Welcome, Kuali Bakers! This time, we are showcasing all the most ‘terer’ Malaysian-themed burnt cheesecake submissions here! To enter our giveaway, all you need to do is serve up your most ‘terer’ Malaysian-themed burnt cheesecake using Anchor Cream Cheese, which is the key ingredient to a yummylicious silky burnt cheesecake. Read our full instructions here to win! This recipe is courtesy of Meghan Lee for the “Burnt Cheesecake, Let’s Make It Malaysian-lah!” Contest.
- Anchor cream cheese 500g (room temperature)
- Sugar 80g
- Salts 1/8tsp
- Eggs 3
- Flour 21g
- Whipping cream 200g
- Santan 40g
- Gula melaka chunks 33g
- Pandan leaves 4
- Water 70g
- A drops of green food colouring
- Preheat oven at 230c, line the 6inch round mould with a parchment paper.

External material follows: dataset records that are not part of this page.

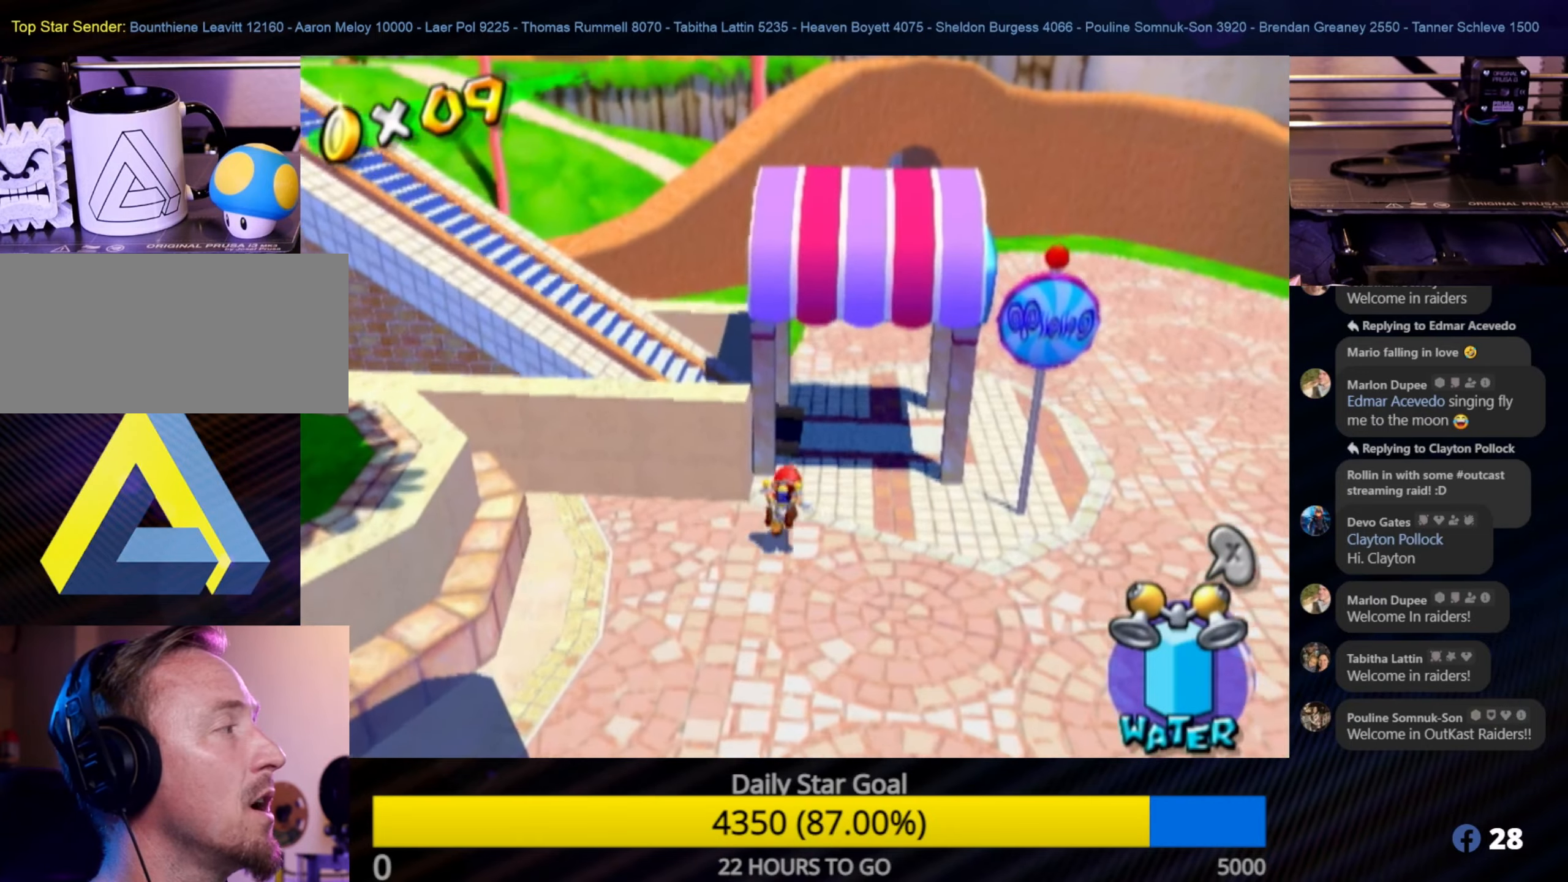
{"buttons": [], "left_stick": "up-left", "right_stick": "center", "events": [[116, "left_stick", "up"], [433, "left_stick", "up-left"]]}
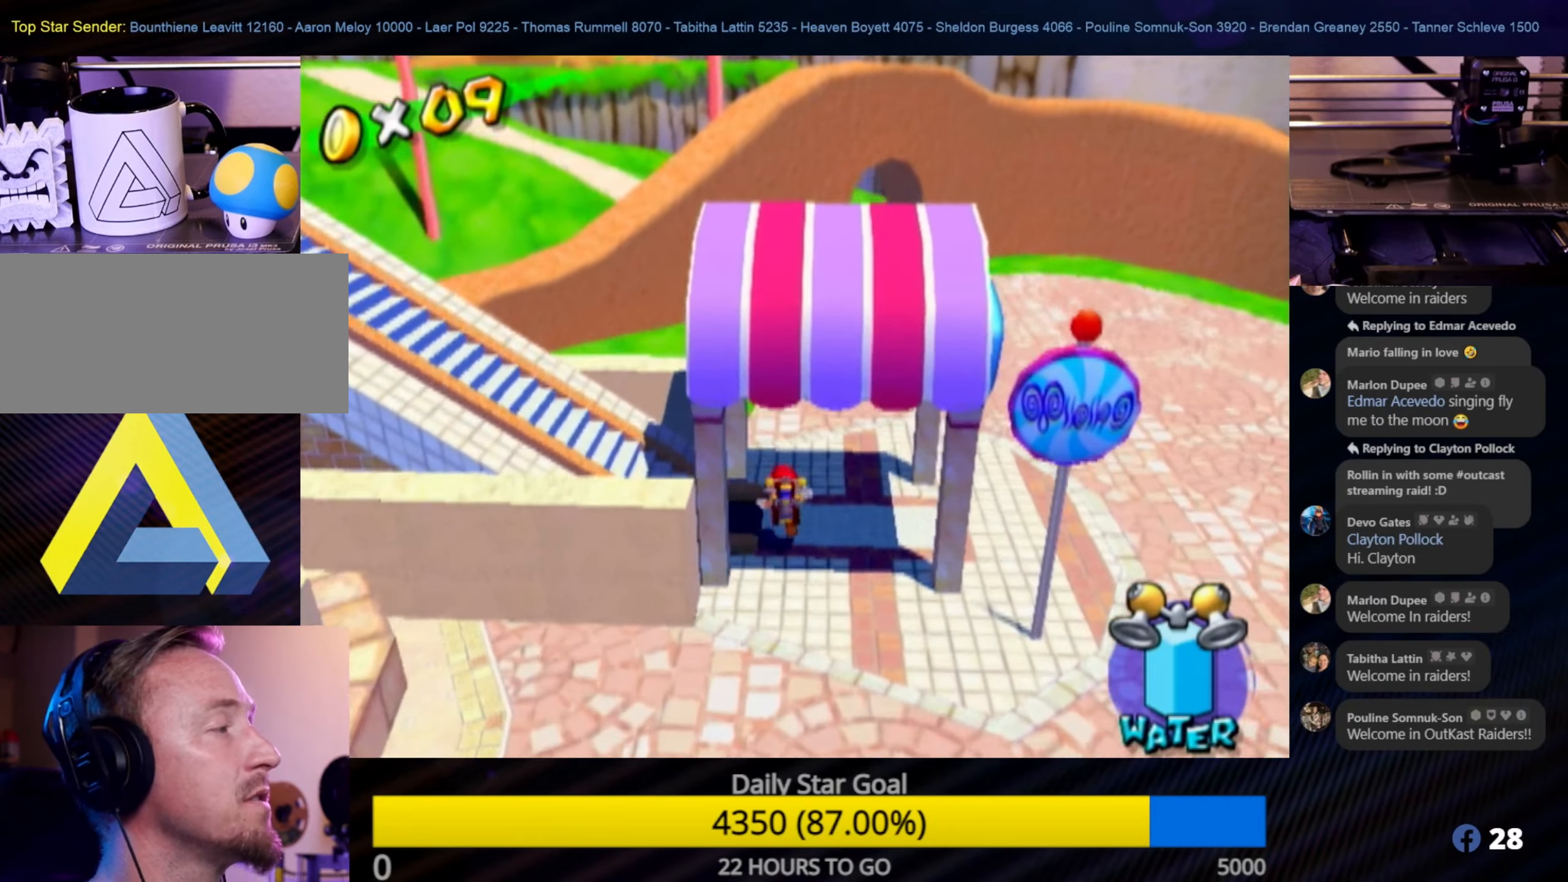
{"buttons": [], "left_stick": "up-left", "right_stick": "down-right", "events": [[50, "right_stick", "down-right"]]}
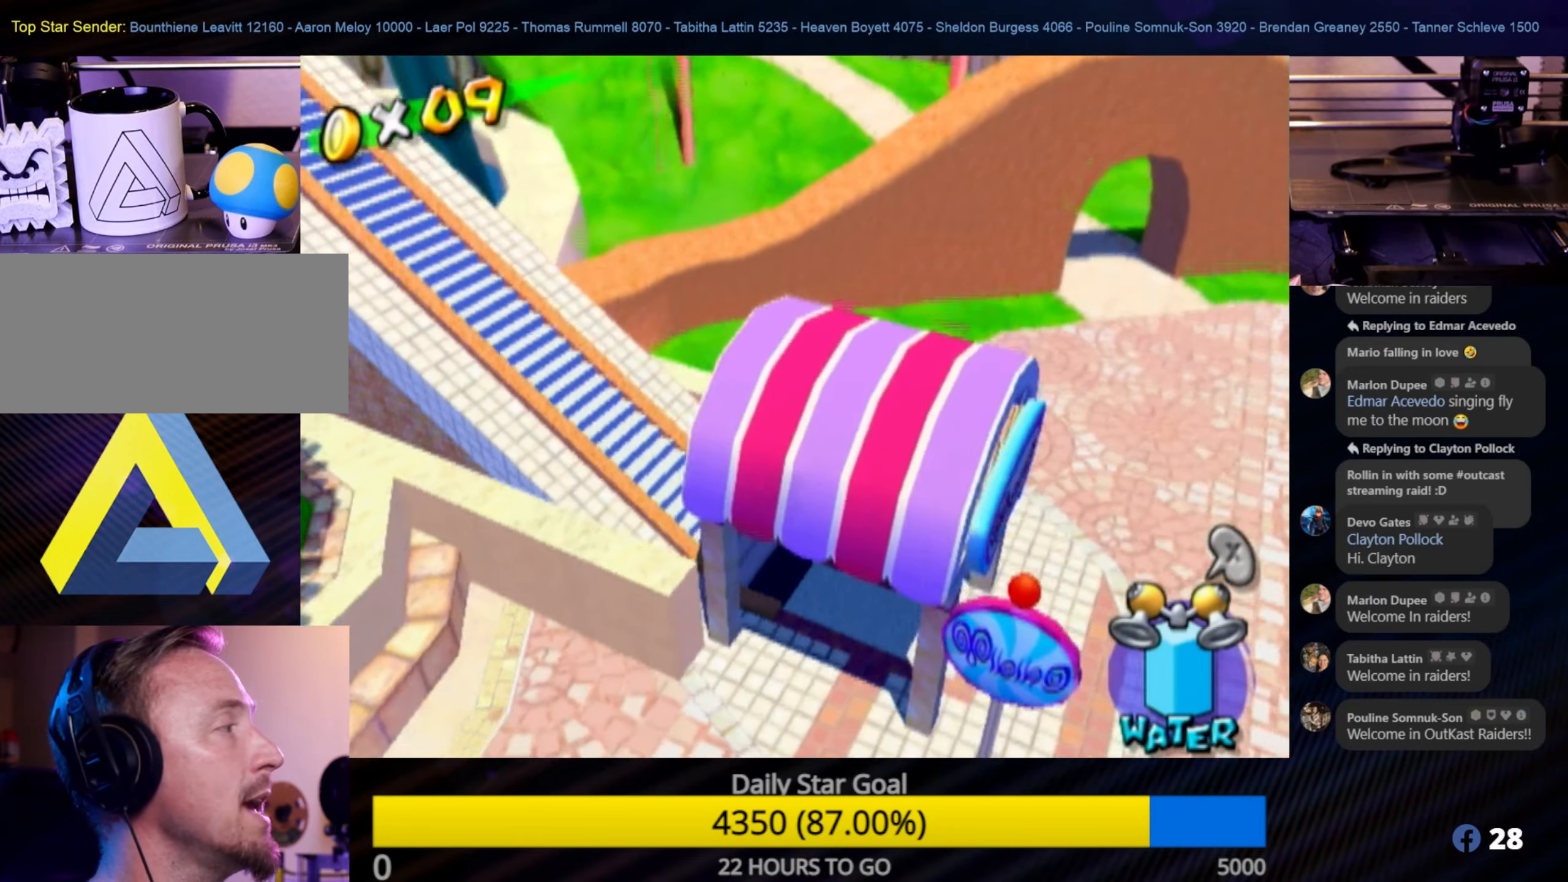
{"buttons": [], "left_stick": "up-left", "right_stick": "center", "events": [[183, "right_stick", "center"]]}
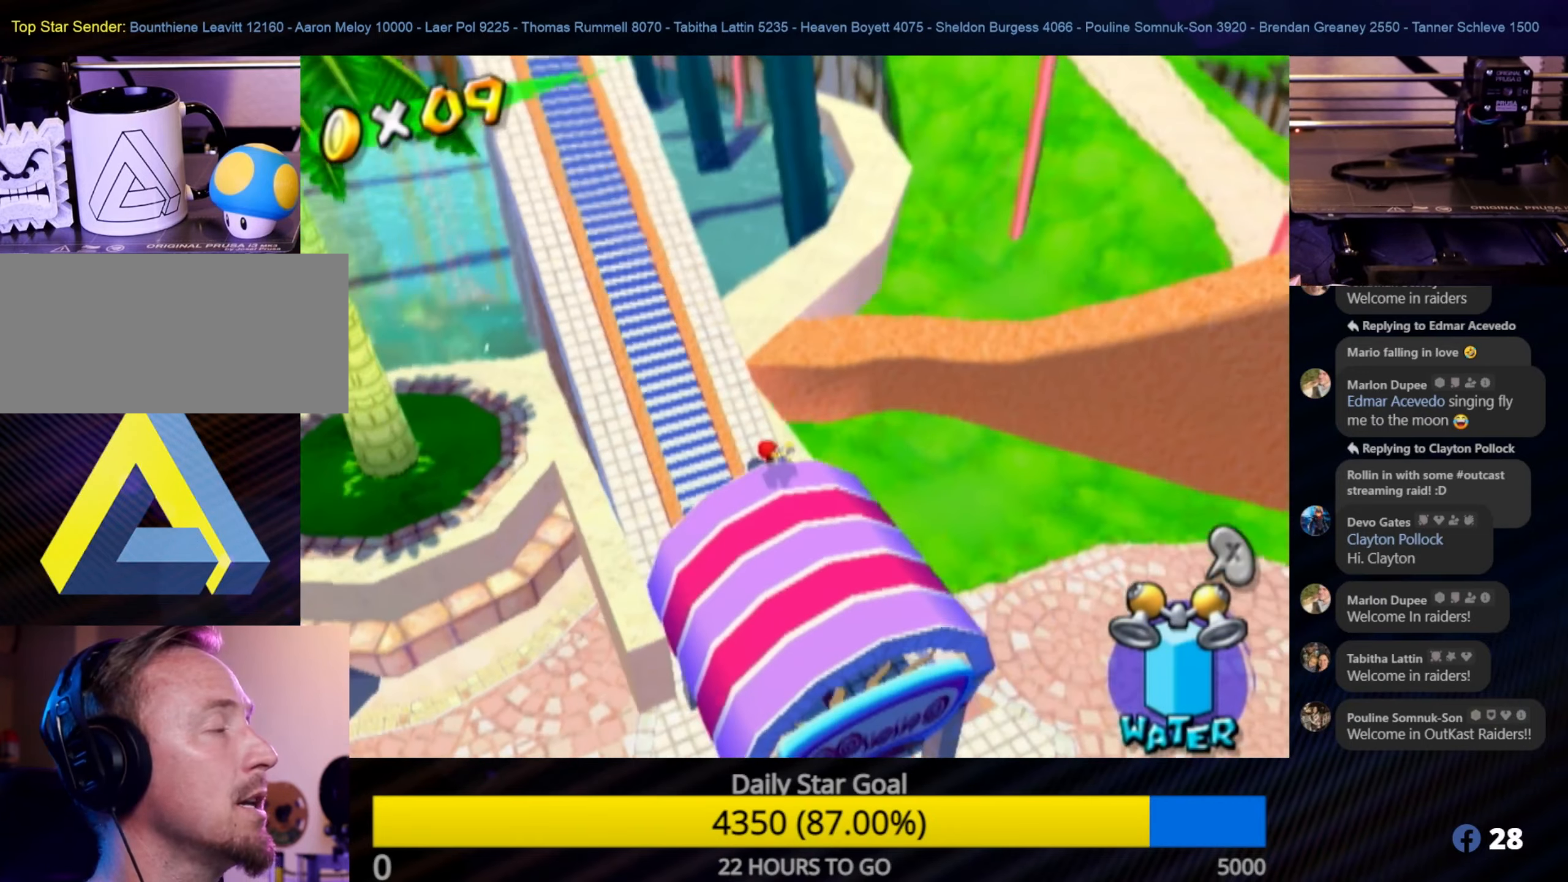
{"buttons": [], "left_stick": "up-left", "right_stick": "center", "events": []}
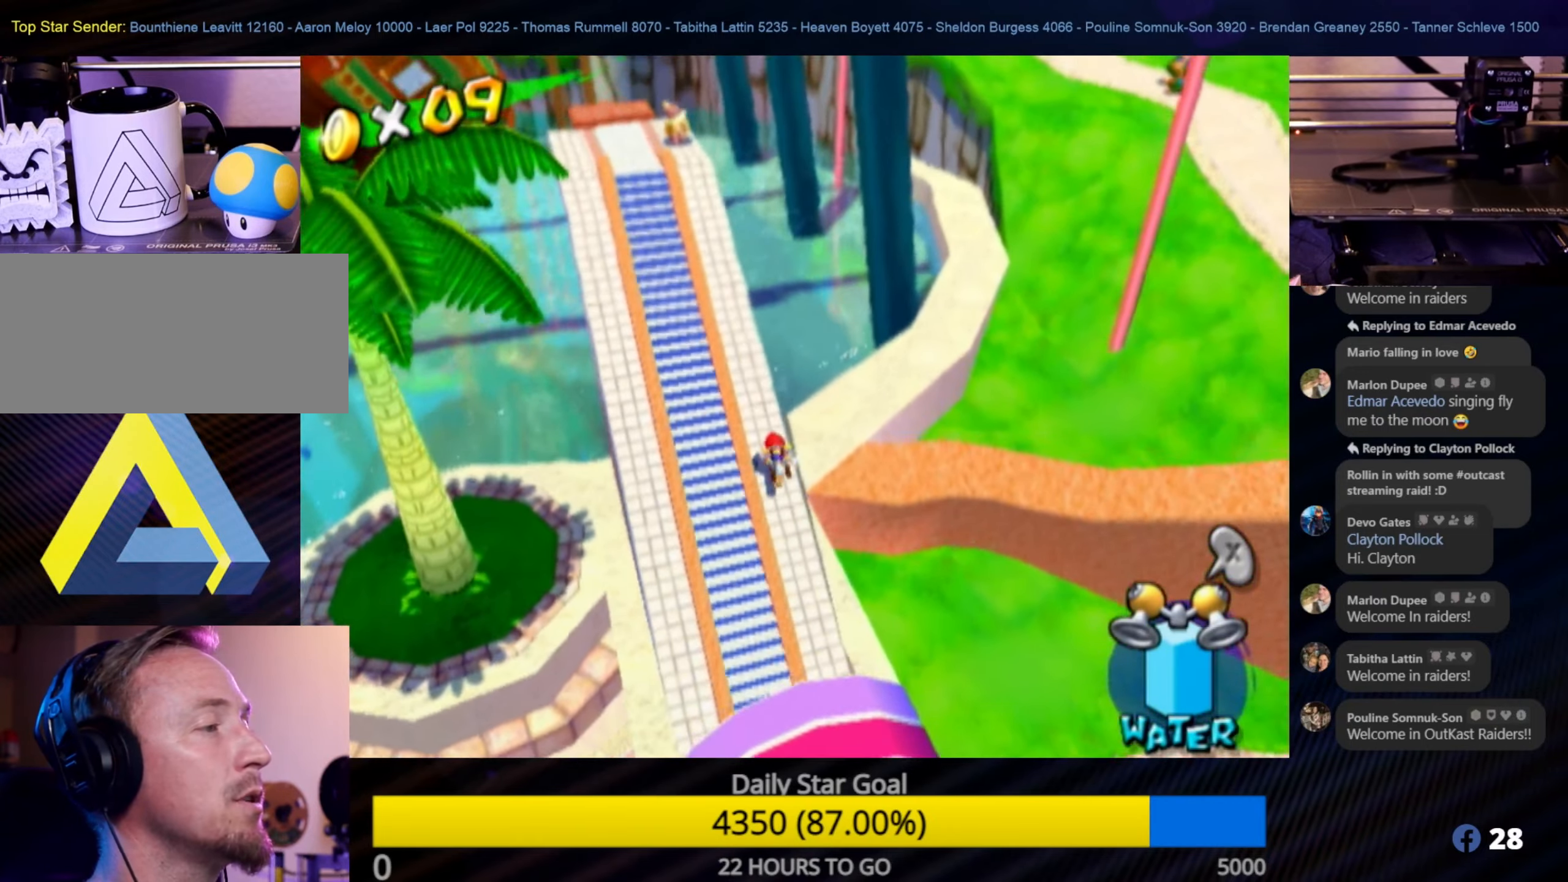
{"buttons": [], "left_stick": "up-left", "right_stick": "right", "events": [[416, "right_stick", "right"]]}
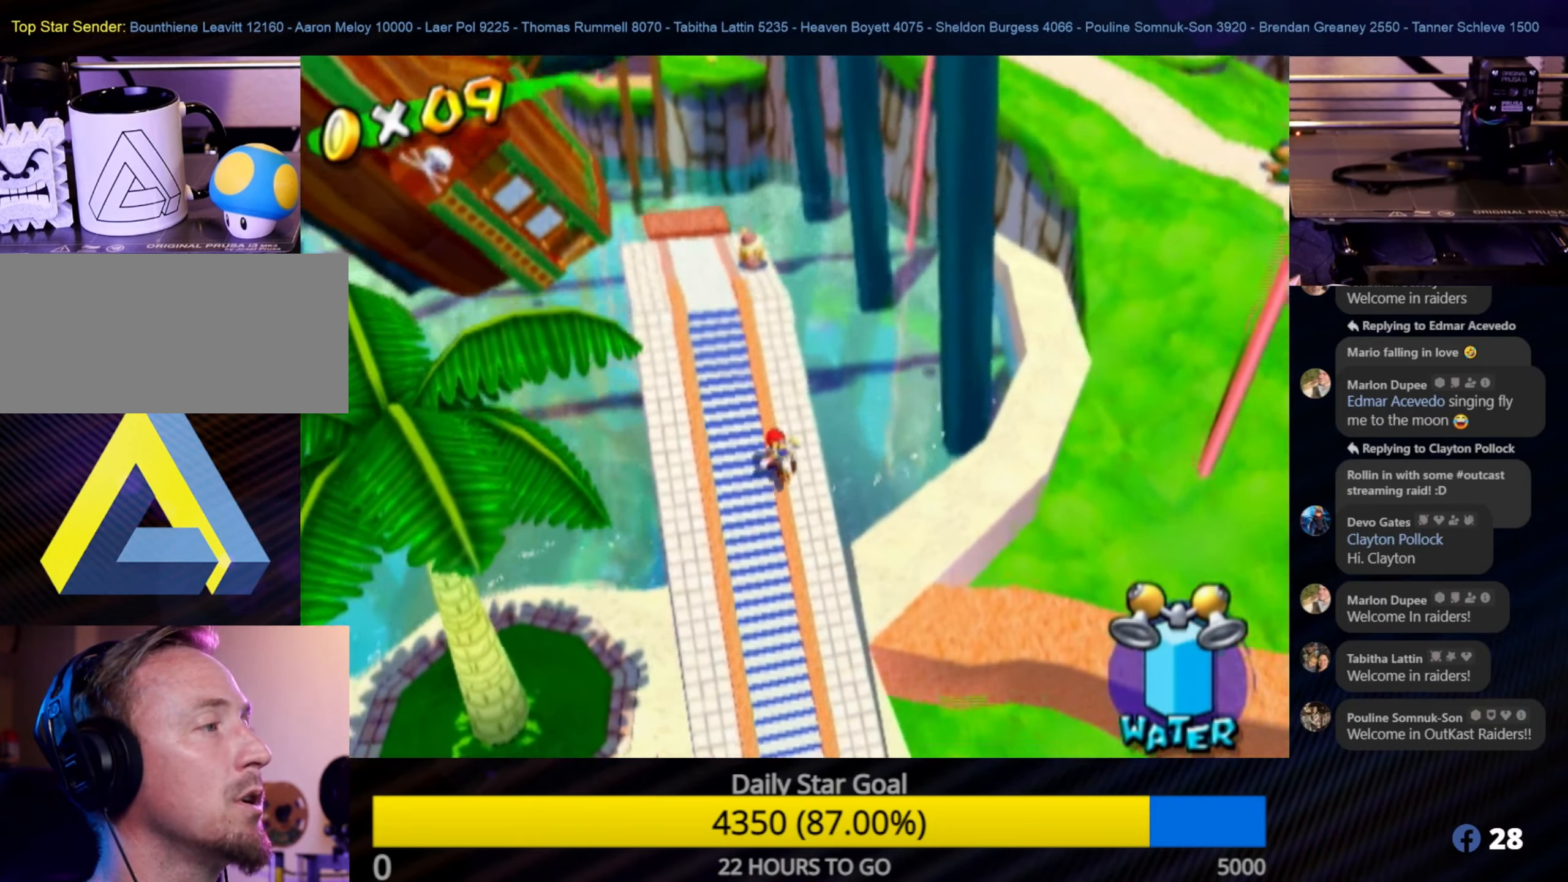
{"buttons": [], "left_stick": "up", "right_stick": "center", "events": [[116, "left_stick", "up"], [216, "right_stick", "center"]]}
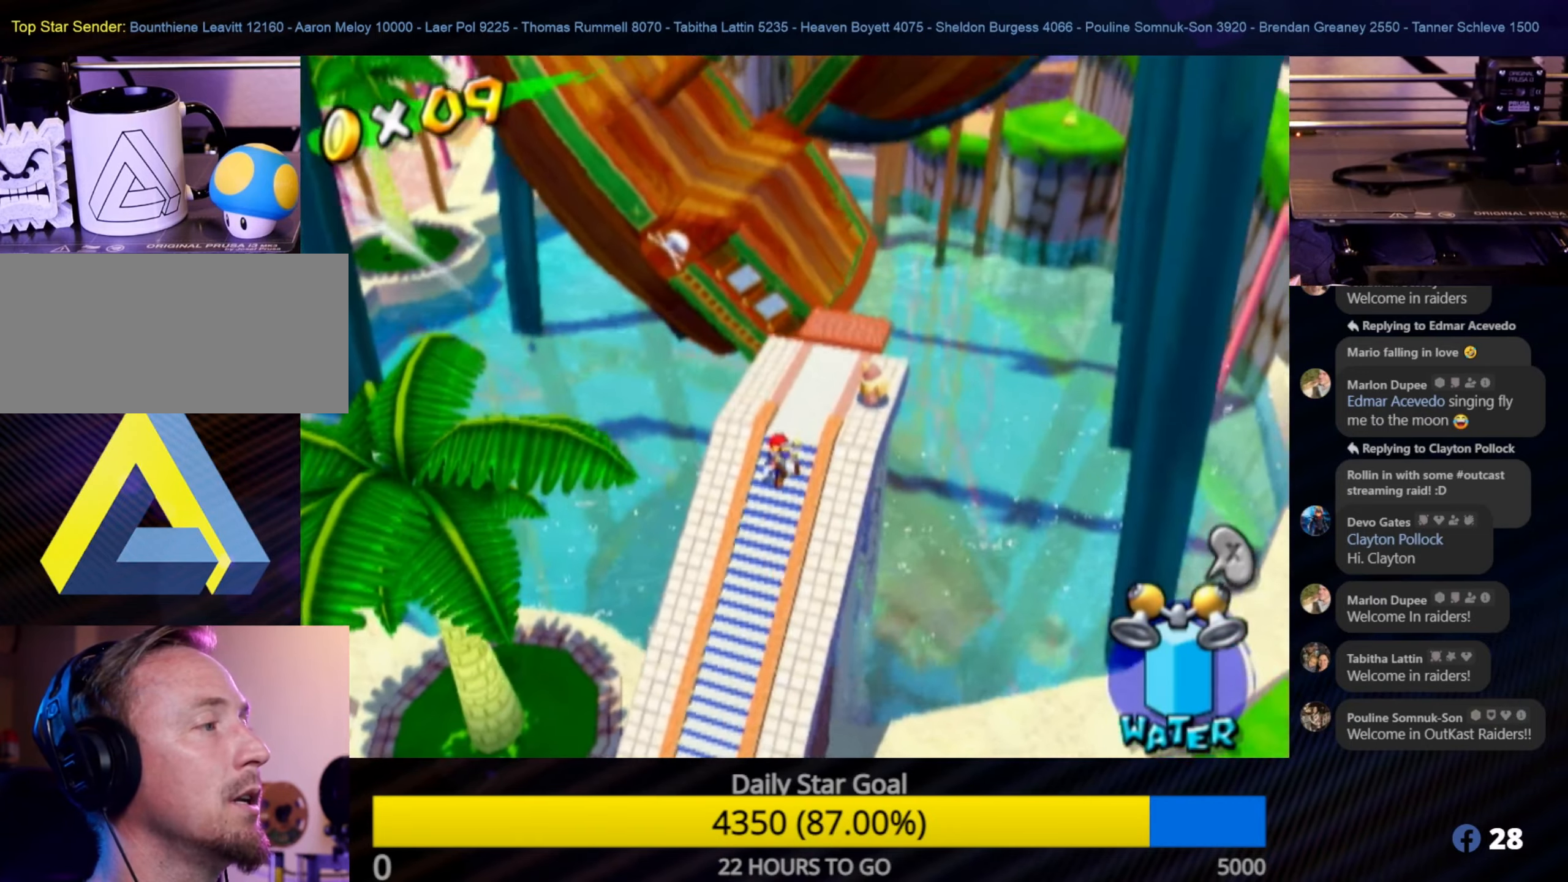
{"buttons": ["R1"], "left_stick": "up", "right_stick": "center", "events": [[150, "A", "down"], [450, "R1", "down"], [500, "A", "up"]]}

- Cut the pandan leaves into 4cm, blend it in a blender with the water, and use a strainer to squeeze out the juice and set aside.
- Cream the cream cheese with the sugar and salts, until its fluffy and smooth as the salts and sugar granules disappear.
- Slowly and gradually add the beaten eggs separate times, mix until combined.
- Sift the flour, and mix until no lumps.
- Gradually add the whipping cream and santan while you stir, mix until combined.
- Add the pandan juice to add the flavour and colour, drop 1 tiny drops of green food colouring to enhance the colour.
- Lastly, add the gula melaka chunks into the batter, mix well.
- Bake it at 230c for 30 minutes. Chill it in the fridge for 4 hours or overnight, serve cold or serve warm as you prefer.